▶ [Aangeleverde tekst]:
──────

U schrijft dat bij investeringsbeslissingen in Nederland ook wordt gekeken naar de mondiale investeringsstrategie en rendementseisen van de vaak buitenlandse moederbedrijven; wat zijn de rendementseisen van de buitenlandse moederbedrijven? Zijn de rendementen waar deze bedrijven mee rekenen voor hun fossiele fabrieken en voor hun (in de toekomst) verduurzaamde fabrieken vergelijkbaar? Zo nee, hoe groot is het verschil in deze rendementen? Zijn deze rendementen waarmee gerekend mag worden bij het verlenen van staatssteun vergelijkbaar? Gebeuren de verduurzamingsinvesteringen niet omdat de bedrijven met hun fossiele fabrieken simpelweg hogere rendementen maken?
U schrijft dat de energieprijzen en de CO2-beprijzing belangrijk zijn voor het investeren in een nieuwe, verduurzaamde fabriek; hoe kan nu waar zijn aangezien die nieuwe fabriek niet draait op huidige (dure) fossiele brandstoffen en geen of in elk geval veel minder last zal hebben van CO2-beprijzing? Kijken bedrijven niet vooral naar de rendementen die de nieuwe fabriek in de toekomst zal maken? Zo ja, wat zijn de belangrijkste determinanten voor dat rendement? Waarom lukt het via de maatwerkafspraken niet om die rendementen op voldoende niveau te krijgen?

──────

▶ [Te onderzoeken gegevens]:

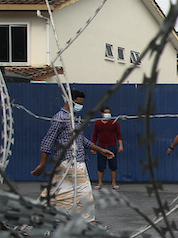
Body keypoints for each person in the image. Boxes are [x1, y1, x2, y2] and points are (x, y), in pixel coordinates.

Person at [31, 89, 115, 223]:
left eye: (81, 103)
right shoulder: (60, 118)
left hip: (71, 162)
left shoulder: (73, 118)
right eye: (78, 103)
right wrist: (42, 163)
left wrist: (100, 150)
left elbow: (82, 139)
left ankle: (34, 216)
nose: (80, 106)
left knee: (56, 191)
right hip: (71, 161)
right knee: (84, 191)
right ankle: (89, 222)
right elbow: (47, 140)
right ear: (69, 101)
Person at [92, 105, 123, 190]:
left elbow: (119, 135)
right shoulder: (97, 123)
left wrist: (120, 145)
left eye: (109, 113)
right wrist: (93, 147)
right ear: (102, 114)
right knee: (100, 166)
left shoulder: (114, 122)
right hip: (101, 147)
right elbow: (94, 136)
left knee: (113, 166)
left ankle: (114, 183)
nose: (107, 114)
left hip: (112, 147)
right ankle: (99, 183)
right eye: (106, 113)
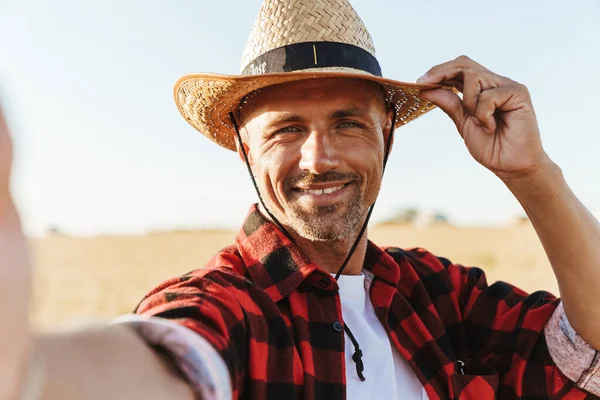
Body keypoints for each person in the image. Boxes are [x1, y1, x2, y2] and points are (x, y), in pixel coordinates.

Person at [1, 0, 600, 399]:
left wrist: (533, 174)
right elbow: (169, 361)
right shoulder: (228, 306)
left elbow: (587, 353)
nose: (321, 160)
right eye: (286, 130)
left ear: (387, 136)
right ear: (244, 150)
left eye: (348, 124)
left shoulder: (437, 295)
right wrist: (30, 373)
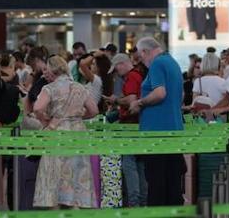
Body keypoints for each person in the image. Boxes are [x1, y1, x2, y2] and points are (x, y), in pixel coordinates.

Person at [32, 55, 98, 209]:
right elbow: (94, 110)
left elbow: (37, 108)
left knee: (56, 173)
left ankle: (56, 206)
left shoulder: (50, 88)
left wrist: (46, 120)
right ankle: (76, 205)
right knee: (77, 172)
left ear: (51, 70)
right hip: (78, 133)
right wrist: (78, 116)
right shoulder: (80, 87)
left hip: (58, 133)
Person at [128, 37, 185, 206]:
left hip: (157, 133)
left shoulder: (157, 64)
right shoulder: (172, 62)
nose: (141, 61)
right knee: (172, 183)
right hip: (173, 128)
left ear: (145, 52)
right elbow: (180, 96)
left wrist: (139, 102)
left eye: (140, 56)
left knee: (157, 184)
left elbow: (160, 93)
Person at [111, 53, 148, 207]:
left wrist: (116, 100)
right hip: (139, 125)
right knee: (139, 164)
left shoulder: (132, 77)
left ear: (121, 64)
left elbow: (132, 100)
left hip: (130, 126)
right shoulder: (138, 75)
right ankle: (142, 202)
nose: (116, 72)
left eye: (116, 68)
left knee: (129, 163)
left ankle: (134, 204)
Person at [189, 53, 229, 117]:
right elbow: (227, 102)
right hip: (218, 117)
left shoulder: (198, 81)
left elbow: (194, 102)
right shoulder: (222, 82)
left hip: (202, 117)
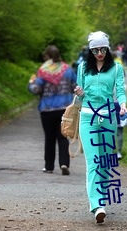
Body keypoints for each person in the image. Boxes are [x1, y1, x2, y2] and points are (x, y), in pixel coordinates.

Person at [74, 31, 127, 223]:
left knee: (105, 162)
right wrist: (79, 92)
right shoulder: (82, 68)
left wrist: (122, 104)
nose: (99, 53)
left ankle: (102, 198)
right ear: (90, 50)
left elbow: (120, 90)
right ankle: (97, 205)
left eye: (103, 49)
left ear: (108, 48)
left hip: (108, 118)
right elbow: (80, 97)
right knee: (93, 162)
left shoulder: (116, 68)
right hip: (87, 117)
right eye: (95, 50)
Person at [28, 45, 77, 175]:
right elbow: (75, 87)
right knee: (63, 137)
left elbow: (36, 90)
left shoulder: (43, 71)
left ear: (47, 57)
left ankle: (49, 166)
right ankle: (64, 163)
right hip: (64, 109)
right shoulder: (68, 70)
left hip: (47, 109)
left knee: (49, 138)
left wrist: (31, 83)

──────

▶ [Opdracht]:
Beantwoord de volgende vragen over de aangeleverde tekst.
(a) Waar wordt volgens de eerste alinea bij investeringsbeslissingen in Nederland ook naar gekeken?
(b) Welke twee zaken zijn volgens de alinea die begint met "U schrijft dat de energieprijzen" belangrijk voor het investeren in een nieuwe, verduurzaamde fabriek?
(c) Via welke afspraken lukt het volgens de laatste zin van de tekst niet om de rendementen op voldoende niveau te krijgen?
Baseer je uitsluitend op de aangeleverde tekst.

▶ [Antwoordruimte]:
(a) Er wordt ook gekeken naar de mondiale investeringsstrategie en de rendementseisen van de vaak buitenlandse moederbedrijven.
(b) De energieprijzen en de CO2-beprijzing zijn belangrijk.
(c) Het lukt niet via de maatwerkafspraken.